_Sayfa Alıntısı_
★ ★ ★ ★

15 Ağustos 2021 Pazar

Muharrem ayı geldi. Kerbela şehitlerine ve zalimler karşısında dik duranlara selam olsun!



Muharrem ayı geldi. İnsanlar yas tutuyor. Oruç tutuyorlar. aç ve susuz kalıyorlar. Neyin açlığı? Neyin orucu? Neyin susuzluğu? Hazreti Hüseyin ve arkadaşlarının Kerbela’da şehit edilmelerinin yasını tutuyorlar. Belki siz de tutuyorsunuzdur.

 

Bu elim olayları hatırlamamız gerekiyor. Onlardan ders almamız lazım. O 72 kişiyi öldürenler, Yezit ve arkadaşları Müslümandılar. Kendilerine Müslüman diyorlardı. Belki de “Allah” diyerek mızraklarını oklarını, kılıçlarını çektiler ve o insanları öldürdüler. Ehli Beyt bu konuda çok hassas. Alevi arkadaşları onun için takdir ediyorum. Ben de daha hassas olmam gerektiğini düşündüğüm için birkaç kelime edeyim dedim.

★ ★ ★ ★

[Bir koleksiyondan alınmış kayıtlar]
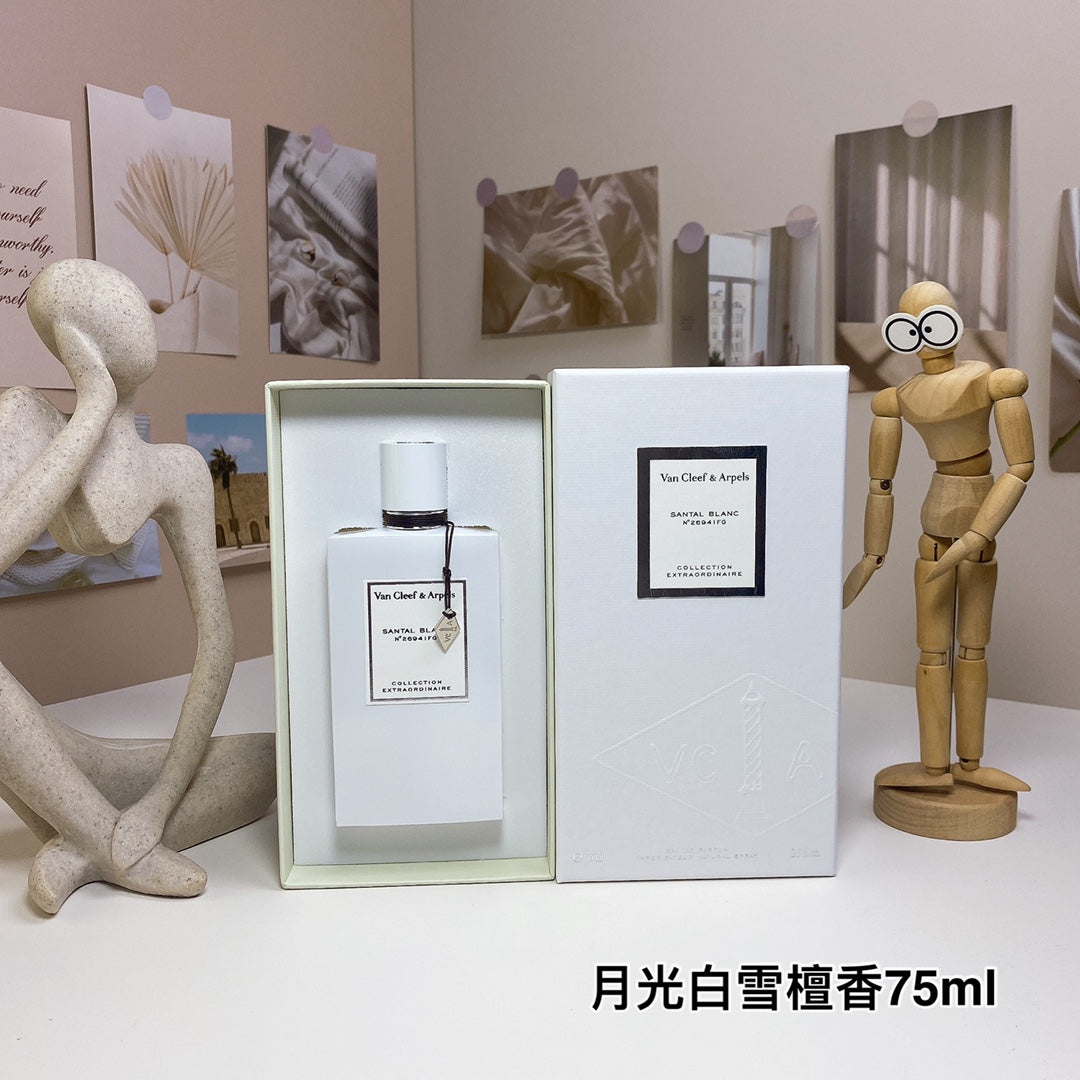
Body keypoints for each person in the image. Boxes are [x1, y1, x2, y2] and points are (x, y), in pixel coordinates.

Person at [0, 259, 273, 913]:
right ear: (73, 339)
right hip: (70, 418)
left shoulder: (177, 469)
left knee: (267, 765)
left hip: (102, 768)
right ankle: (107, 843)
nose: (139, 309)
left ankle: (79, 838)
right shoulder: (29, 421)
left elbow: (218, 645)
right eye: (107, 303)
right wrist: (92, 405)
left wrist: (157, 802)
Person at [844, 280, 1033, 796]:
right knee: (933, 652)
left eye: (932, 325)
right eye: (909, 330)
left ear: (952, 324)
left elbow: (1020, 466)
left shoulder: (991, 381)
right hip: (935, 530)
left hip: (977, 532)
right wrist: (871, 553)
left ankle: (969, 764)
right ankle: (933, 769)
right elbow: (880, 483)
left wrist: (978, 532)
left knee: (973, 648)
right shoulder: (897, 399)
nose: (925, 340)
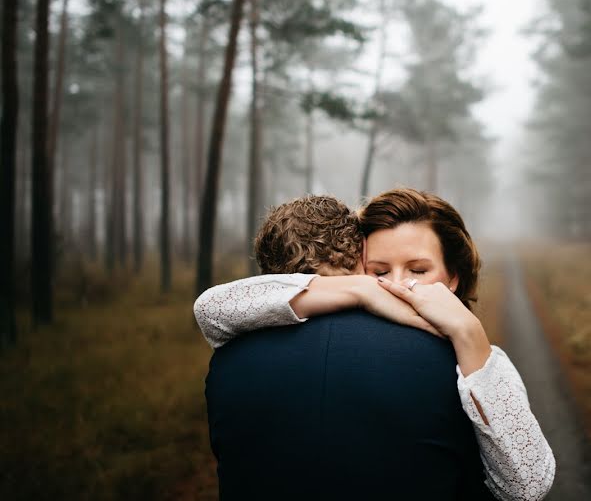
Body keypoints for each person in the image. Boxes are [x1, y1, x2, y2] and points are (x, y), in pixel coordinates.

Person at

★ ★ ★ ★

_Etkinlik_
Muharrem ayı ve Kerbela şehitleri üzerine yazıyı, son cümlesinden sonra kaldığı yerden sürdürün.

_Göreve Yanıt_
 

Bizim Gül teyzemiz var. Canımız Gül teyzemiz… Gül teyze İzmir’de komşumuz. Hanım onun evine gittiğinde duvarda Hz. Ali’nin portresini görmüş. Teyzem “Kızım, biz Ali’yi severiz” demiş. Ne kadar şaşırtıcı değil mi? Evine gelen misafirine Hz. Ali’yi sevdiğini ezilerek söylüyor. Kim bilir hangi travmalardan geçmiş insanlar ki, böyle düşünüyorlar… Halen daha, bu yaşadıklarımdan sonra bile onları tam anlayabildiğimi zannetmiyorum. 

 

Teyze, biz de Ali’yi severiz. Nasıl sevmeyiz ki Ali’yi… Peygamberimiz “Nimetleriyle sizi beslediği için Allah’ı sevin. Beni de Allah sevgisi için sevin. Ehli Beytimi de benim sevgim için sevin.” demiş.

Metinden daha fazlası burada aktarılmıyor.